To accomplish the goals of the project, we propose to use a technique for imaging the brain called magnetic resonance imaging (MRI), which is a powerful and safe technology being used routinely by clinicians worldwide. When used together with sophisticated scientific methods for brain image analysis, MRI will allow us to compare against one another four groups of individuals: (1) healthy older adults, (2) older adults who have survived TBI and who did not have AD at the time of the study, (3) older adults with no history of TBI but who had been diagnosed with AD by the time of the study, and (4) older adults who are both TBI survivors and who had been diagnosed with AD by the time of the study. The brain images of each volunteer will be analyzed to quantify the structural properties of various brain regions as well as the properties of the brain circuitry connections between every pair of such regions. All these properties will be compared to identify brain features that distinguish groups from one another to an extent which is very unlikely to be due to chance alone. Very importantly, such comparisons may allow us to find properties of the TBI-affected brain whose characteristics are commensurate with the likelihood of TBI survivors to develop AD.

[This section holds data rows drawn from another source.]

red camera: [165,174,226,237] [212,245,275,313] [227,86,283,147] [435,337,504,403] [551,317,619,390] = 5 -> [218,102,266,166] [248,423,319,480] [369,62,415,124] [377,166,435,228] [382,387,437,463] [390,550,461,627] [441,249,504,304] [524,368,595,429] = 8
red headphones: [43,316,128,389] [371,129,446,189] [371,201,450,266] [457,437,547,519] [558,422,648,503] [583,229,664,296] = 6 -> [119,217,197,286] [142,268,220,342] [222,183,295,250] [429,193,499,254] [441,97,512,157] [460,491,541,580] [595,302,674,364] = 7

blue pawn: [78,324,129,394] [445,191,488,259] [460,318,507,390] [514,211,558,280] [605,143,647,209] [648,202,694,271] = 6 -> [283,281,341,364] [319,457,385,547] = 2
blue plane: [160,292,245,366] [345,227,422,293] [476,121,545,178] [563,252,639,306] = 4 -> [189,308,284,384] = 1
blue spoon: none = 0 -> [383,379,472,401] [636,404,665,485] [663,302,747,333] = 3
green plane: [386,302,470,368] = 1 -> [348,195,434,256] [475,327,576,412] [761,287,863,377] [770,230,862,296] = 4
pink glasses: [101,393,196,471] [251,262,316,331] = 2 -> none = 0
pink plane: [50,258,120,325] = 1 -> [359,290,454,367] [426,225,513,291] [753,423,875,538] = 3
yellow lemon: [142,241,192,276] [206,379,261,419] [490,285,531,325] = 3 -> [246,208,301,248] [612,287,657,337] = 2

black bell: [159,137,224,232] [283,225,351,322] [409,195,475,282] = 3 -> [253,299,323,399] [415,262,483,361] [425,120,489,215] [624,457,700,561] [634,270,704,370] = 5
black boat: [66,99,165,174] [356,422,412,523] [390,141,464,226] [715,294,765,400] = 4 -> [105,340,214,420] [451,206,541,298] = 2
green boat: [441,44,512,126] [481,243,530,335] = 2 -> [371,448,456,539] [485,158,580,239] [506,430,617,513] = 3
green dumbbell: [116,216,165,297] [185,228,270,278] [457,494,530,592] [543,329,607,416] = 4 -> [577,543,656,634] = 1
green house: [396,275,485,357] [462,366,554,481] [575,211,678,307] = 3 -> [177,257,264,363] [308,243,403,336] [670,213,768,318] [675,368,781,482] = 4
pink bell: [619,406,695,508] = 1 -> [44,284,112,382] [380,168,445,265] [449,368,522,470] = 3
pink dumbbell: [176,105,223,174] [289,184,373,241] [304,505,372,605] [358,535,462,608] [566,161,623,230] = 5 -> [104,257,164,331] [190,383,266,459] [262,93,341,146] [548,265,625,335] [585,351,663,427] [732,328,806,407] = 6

Though several risk factors for AD are already known to science, few of them can assist with evaluating AD risk in TBI survivors above and beyond the extent to which this can already be done in individuals without TBI. Partly for this reason, this proposed project to identify novel AD risk factors that are specific to the TBI population can be of substantial clinical benefit. Specifically, (1) having the ability to accurately identify TBI victims at high risk for AD could have substantial consequences for the healthcare of such individuals, and (2) understanding the relationship between TBI and AD could advance our scientific and clinical knowledge regarding these two conditions.